Militärisches Personal in Friedensmissionen der Vereinten Nationen verlässt das Einsatzland häufig zu einem ungünstigen Zeitpunkt — nämlich dann, wenn nationale Wahlen anstehen. «Exit durch Wahlen» ist nicht nur eine Strategie der Vereinten Nationen, sondern auch der truppenstellenden Länder. Beispielsweise plant die deutsche Regierung einen «geordneten Abzug» der Bundeswehrsoldat:innen im Dienst der Friedensmission MINUSMA in Mali. Die Rückführung der Soldat:innen soll im Sommer 2023 starten und nur zwei Monate nach den malischen Wahlen im Mai 2024 enden. Diese Terminierung des Truppenabzugs ist problematisch: Die Organisation demokratischer und friedlicher Wahlen einerseits und die Koordination von Truppenrückführungen andererseits sind allein genommen schon enorme Kraftanstrengungen für eine internationale Friedensmission. Beides zum gleichen Zeitpunkt kann eine Friedensmission überfordern, sodass Sicherheitslücken u. a. bei der geregelten Durchführung von Wahlen entstehen könnten. Wenn Gewalt zur Beeinflussung des Wahlergebnisses genutzt wird, besteht die Gefahr, dass demokratische Institutionen und staatliche Legitimität langfristig Schaden nehmen.

Konsequenzen nach dem Rückzug

Unsere Forschung zur Sicherheitslage in afrikanischen Gastländern vor und nach lokalen Truppenabzügen der Vereinten Nationen zwischen 2001 und 2017 zeigt allerdings ein differenzierteres Ergebnis: Der Wegfall militärischer Präsenz in bestimmten Ortschaften führt nicht zu einem dortigen Anstieg an wahlbezogener Gewalt. Dafür gibt es verschiedene Erklärungen. Zum einen könnte es sein, dass die von Friedensmissionen ausgebildeten nationalen Sicherheitskräfte die lokal auftretende Sicherheitslücke schliessen. Zum anderen bleiben oft mobile Einheiten der internationalen Friedenstruppen zurück, welche das Ziel haben, den Wahlprozess zu sichern.

Doch durch die Fokussierung auf die Sicherheitslage bei nationalen Wahlen geraten andere Konflikte, die nicht direkt mit den Wahlen zusammenhängen, aus dem Blickfeld. Unsere Studie zeigt, dass ein lokaler Abzug von mindestens 150 Blauhelmen — wie die Friedenstruppen der Vereinten Nationen aufgrund der Farbe ihrer Helme genannt werden — mit einem signifikanten Anstieg von lokalen Gewaltereignissen einhergeht, die in erster Linie nicht auf Beeinflussung der Wahlen abzielen. Im sudanesischen Darfur beispielsweise berichtete ein Einwohner aus Basi im Jahr 2017: «Die Anzahl der UNAMID Truppen ist sichtbar zurückgegangen. Dies brachte und bringt die Lokalbevölkerung in Gefahr und macht sie zu leichter Beute für die Pro-Regierungsmilizen». Dieser Befund deckt sich mit Forschung zu Afghanistan: Die Taliban-Kämpfer verübten mehr Gewalt gegen die Regierungstruppen in Provinzen, die kurz zuvor von NATO-Truppen verlassen wurden.

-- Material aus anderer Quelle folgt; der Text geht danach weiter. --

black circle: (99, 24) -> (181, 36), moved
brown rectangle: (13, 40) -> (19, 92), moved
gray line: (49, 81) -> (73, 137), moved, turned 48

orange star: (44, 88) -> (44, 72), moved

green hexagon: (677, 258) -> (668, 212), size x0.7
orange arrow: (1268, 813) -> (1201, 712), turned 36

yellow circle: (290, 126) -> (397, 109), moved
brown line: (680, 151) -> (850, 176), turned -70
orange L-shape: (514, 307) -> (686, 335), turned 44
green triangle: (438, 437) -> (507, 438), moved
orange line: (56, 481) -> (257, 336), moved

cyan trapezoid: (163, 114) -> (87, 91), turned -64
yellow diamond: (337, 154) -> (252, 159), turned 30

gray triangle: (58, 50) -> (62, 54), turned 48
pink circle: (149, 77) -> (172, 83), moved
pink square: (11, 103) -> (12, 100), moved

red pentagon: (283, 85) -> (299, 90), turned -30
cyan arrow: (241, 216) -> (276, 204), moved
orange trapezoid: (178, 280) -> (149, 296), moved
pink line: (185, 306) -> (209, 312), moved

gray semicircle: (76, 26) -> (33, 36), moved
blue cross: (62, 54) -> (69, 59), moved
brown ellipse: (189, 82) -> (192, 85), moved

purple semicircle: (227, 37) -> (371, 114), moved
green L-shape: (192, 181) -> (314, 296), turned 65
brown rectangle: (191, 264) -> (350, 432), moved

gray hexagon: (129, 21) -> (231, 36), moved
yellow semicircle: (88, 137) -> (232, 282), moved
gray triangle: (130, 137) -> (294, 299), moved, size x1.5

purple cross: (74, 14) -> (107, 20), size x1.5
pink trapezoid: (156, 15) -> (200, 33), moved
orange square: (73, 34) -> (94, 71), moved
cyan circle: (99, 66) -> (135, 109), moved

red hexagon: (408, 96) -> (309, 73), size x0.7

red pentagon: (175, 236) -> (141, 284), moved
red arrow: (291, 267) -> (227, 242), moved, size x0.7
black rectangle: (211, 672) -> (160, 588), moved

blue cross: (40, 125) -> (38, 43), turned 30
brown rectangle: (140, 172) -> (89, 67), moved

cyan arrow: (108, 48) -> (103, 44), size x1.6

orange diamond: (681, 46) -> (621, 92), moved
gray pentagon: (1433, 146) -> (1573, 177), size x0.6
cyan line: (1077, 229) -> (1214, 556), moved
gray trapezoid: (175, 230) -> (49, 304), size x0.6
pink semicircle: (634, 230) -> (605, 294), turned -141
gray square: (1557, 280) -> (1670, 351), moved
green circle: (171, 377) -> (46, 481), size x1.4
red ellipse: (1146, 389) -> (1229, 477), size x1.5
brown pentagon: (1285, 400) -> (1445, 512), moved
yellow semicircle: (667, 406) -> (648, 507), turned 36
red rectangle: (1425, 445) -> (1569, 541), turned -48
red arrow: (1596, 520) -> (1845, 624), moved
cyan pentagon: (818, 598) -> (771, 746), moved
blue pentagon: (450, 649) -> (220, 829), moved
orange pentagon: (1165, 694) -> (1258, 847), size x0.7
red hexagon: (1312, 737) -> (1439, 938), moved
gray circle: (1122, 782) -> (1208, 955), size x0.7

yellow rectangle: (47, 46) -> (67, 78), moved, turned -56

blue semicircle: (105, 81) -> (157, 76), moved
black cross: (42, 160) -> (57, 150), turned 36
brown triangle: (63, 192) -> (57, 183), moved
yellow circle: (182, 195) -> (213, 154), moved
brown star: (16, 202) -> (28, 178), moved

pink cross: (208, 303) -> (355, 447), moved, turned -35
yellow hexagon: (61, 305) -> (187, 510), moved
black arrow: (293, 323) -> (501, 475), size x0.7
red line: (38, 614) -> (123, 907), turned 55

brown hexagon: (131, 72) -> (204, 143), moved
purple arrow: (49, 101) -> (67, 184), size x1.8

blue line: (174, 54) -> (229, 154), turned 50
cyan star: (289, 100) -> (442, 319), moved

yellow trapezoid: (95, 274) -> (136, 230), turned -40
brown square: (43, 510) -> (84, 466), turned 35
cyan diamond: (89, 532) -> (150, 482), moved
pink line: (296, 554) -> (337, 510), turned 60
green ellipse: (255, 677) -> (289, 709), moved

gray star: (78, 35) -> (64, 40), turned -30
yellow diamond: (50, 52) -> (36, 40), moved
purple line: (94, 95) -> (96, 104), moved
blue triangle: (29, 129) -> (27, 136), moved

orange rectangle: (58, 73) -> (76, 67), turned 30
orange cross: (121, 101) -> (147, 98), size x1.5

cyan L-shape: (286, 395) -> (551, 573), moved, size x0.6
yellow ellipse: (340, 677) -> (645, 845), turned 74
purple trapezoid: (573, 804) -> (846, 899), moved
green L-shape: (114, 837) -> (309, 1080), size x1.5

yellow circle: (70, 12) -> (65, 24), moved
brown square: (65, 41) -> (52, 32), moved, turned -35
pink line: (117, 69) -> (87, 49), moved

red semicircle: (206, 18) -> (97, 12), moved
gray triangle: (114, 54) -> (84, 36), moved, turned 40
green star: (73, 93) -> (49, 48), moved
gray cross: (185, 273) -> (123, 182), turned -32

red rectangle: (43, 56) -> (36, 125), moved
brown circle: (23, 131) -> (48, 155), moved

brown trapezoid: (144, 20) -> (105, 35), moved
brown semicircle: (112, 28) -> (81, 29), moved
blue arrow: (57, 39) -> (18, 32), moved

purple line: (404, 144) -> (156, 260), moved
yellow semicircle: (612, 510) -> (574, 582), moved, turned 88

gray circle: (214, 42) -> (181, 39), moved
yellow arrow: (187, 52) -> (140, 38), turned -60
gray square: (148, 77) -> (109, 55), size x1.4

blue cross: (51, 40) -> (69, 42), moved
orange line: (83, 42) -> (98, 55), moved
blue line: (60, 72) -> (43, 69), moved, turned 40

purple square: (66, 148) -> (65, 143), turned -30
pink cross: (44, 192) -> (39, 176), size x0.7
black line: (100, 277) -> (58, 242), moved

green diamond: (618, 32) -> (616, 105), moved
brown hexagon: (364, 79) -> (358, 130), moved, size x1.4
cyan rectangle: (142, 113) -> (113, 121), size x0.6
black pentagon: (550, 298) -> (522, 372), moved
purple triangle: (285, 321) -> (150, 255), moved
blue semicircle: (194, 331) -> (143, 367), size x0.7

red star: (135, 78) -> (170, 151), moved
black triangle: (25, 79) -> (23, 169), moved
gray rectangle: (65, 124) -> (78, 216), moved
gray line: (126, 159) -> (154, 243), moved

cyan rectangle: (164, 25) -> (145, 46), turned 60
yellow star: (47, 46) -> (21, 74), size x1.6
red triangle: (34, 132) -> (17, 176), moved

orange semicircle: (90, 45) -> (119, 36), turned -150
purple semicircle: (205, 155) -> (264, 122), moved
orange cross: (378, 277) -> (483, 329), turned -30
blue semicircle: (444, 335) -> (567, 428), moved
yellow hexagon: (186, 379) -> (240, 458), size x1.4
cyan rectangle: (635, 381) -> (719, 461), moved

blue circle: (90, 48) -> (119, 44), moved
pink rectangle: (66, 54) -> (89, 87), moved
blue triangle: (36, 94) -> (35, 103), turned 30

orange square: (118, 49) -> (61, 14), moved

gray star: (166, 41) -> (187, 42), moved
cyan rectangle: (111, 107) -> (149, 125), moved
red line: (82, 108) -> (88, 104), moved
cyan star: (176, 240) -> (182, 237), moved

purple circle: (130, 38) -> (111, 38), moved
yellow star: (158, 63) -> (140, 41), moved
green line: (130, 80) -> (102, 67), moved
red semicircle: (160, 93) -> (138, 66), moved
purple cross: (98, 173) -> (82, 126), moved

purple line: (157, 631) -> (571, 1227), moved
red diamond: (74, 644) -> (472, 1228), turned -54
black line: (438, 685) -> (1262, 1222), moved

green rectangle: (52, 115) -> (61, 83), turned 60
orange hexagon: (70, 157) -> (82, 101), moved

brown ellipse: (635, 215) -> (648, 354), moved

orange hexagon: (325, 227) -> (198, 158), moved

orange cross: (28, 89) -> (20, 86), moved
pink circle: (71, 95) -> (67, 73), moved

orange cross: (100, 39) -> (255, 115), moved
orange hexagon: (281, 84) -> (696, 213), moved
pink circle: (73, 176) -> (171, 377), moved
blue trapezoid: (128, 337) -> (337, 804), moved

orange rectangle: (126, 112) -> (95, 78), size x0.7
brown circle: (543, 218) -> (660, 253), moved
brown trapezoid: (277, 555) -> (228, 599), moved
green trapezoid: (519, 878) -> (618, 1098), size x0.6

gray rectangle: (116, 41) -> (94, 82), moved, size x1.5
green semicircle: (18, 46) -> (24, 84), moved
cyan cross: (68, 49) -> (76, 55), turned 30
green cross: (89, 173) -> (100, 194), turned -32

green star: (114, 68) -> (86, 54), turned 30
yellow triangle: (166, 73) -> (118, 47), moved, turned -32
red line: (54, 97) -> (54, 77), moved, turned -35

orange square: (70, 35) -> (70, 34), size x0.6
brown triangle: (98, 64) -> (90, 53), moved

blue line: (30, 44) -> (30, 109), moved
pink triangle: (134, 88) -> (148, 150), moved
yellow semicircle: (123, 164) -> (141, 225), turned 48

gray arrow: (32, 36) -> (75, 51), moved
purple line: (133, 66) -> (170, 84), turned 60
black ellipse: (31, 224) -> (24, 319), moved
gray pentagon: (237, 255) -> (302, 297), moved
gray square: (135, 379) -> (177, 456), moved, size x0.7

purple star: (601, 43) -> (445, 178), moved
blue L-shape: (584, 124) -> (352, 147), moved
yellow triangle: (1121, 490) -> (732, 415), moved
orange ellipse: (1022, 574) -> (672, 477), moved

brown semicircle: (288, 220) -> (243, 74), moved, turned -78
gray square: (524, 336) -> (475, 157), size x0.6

Wie sieht ein besseres Vorgehen aus?

Entscheidungsträger:innen in Regierungen und internationalen Organisationen können aus diesen Forschungsergebnissen Folgendes lernen: Duale Transitionen — von internationalen zu nationalen Sicherheitskräften und von einer alten zu einer neu gewählten Regierung — bergen Risiken. Dabei ist allerdings nicht die Gefährdung der Sicherheit von Wahlen selbst das Hauptproblem, sondern die Vernachlässigung von politischer Gewalt, die nicht direkt mit Wahlen im Zusammenhang steht. Die Strategie «Exit durch Wahlen» muss daher überdacht werden. Wo die Sicherheitslage es erlaubt, könnten Risiken, die durch den Wegfall militärischer Präsenz entstehen, durch internationale zivile Missionen teilweise abgemildert werden. Entscheidungen über die Geschwindigkeit und Geografie des Truppenabzugs sollten lokale Konfliktrisiken einbeziehen, um die Bevölkerung bestmöglich zu schützen und das positive Erbe von Friedensmissionen nicht zu gefährden.


Referenz:

Smidt, Hannah und Jana R. Kissling. Erscheint 2023. «(UN-)protected Elections – Left for Good? Withdrawal of United Nations Peacekeeping Operations and its Effects on Violence during Electoral Periods in War-Affected Countries». Journal of International Peacekeeping (preprint version).